Depois de todos tomarmos café da manhã, partirmos para nossa aventura do dia. Essa parada serviu para eu pensar melhor sobre a pista e acabei descobrindo o que é. A coisa branca é o arroz que casa com feijão. O que limpa o arroz é o pilão. Fui correndo para o barracão onde são guardadas as sementes, pois lá tinha um, mas não achei nada. Sorte que lembrei do pilão que fica perto das bananeiras, que é movido à água. Procurei bastante até encontrar um envelope em um saquinho, escondido embaixo de uma pedra perto do pilão. Abri o saco e o envelope, tinha uma moeda grande prateada, uma moeda antiga datada de 1876. Fiquei atenta à próxima pista.

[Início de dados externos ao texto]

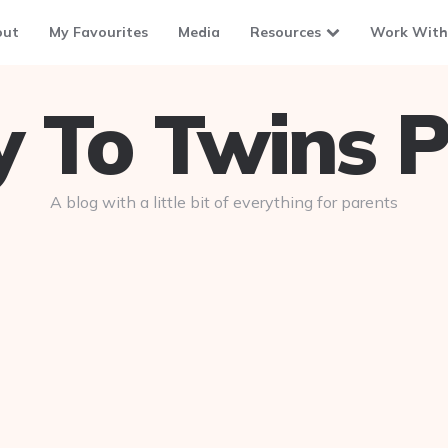
out
My Favourites
Media
Resources
Work With
To Twins P
A blog with a little bit of everything for parents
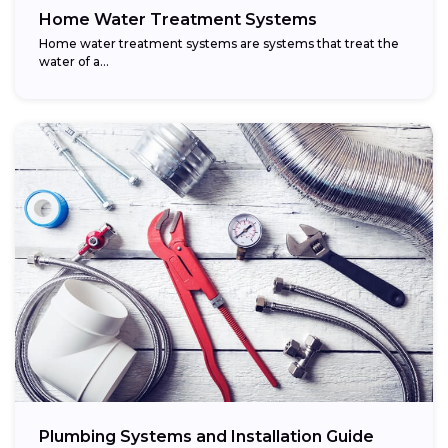
Home Water Treatment Systems
Home water treatment systems are systems that treat the
water of a…
Plumbing Systems and Installation Guide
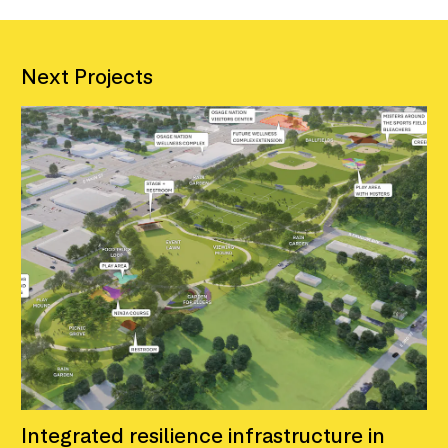
Next Projects
Integrated resilience infrastructure in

“Algum maluco já fez sorvete de mim. Muitos acham estranho. Minha primavera é inverno. Estou no norte, nordeste e centro-oeste. Posso ser simples e às vezes arisco. Muitos gostam de mim, mas muitos também não me suportam, enjoam ao sentir meu cheiro. Quem sou eu?” Essa foi muito fácil. Obvio que é o pequi. O próximo objeto e a próxima pista devem estar no pequizeiro, o problema é saber qual. Temos um pomar deles. Ah! Já sei. Meus avós escreveram as iniciais deles em um dos pequizeiros e atrás dele eu fui. No pomar tinham cerca de trinta pés de pequi, alguns eram diferentes seus galhos pareciam cordas penduras. Andei bastante até encontrar um B e um M entalhados em um tronco, e lá estava um saquinho com outra moeda (esta era de ouro de 1892) e a próxima pista.
__ Gabriela vem me ajudar no almoço. __ Dona Joana gritou da janela da cozinha. Ela é a mãe do Luiz e da Adriana.
__ Já vou. __ Seria bom dá um descanso e fui ajudá-la.
Depois do almoço nós três voltamos para a aventura. Cada um foi desvendar o enigma dos bilhetes. No meu estava escrito assim: “Faço bem e às vezes faço mal. Pintou sujeira, estou lá. Na maioria das vezes sou duas caras. Quem sou eu?” O vovô dessa vez facilitou as coisas, a peça do enigma é uma enxada. Como não saberia, se foi a coisa que me atormentou por muito tempo. Fui até o quarto das ferramentas e procurei enxada por enxada e encontrei em uma que estava encostada atrás da porta. Uma moeda de bronze de 1746 e outro bilhete. “Pena que a brincadeira acabou, mas o tempo está rolando tic tac tic tac.” Fui correndo atrás de todos os relógios da casa, parece que o Bile fez a mesma coisa com os outros, pois nos encontramos diversas vezes correndo pela casa. Encontrei o último objeto atrás do relógio do meu quarto, uma moeda de prata de 1627 e um bilhete diferente. “Espero que tenha tido uma grande aventura. Nos próximos dias terão boas surpresas. Te espero no lugar de sempre.” Fiquei super curiosa, tive que esperar até a noite.
Em volta da fogueira todos mostraram suas conquistas, eu minhas moedas, Luiz as figurinhas antigas e a Adriana as joias da minha avó. Bile disse que nós poderíamos ficar com os objetos, que eles valiam muito, mas só poderíamos usar quando fossemos mais velhos. Terminamos a noite imaginando o que o vovô estava aprontando para os dias seguintes.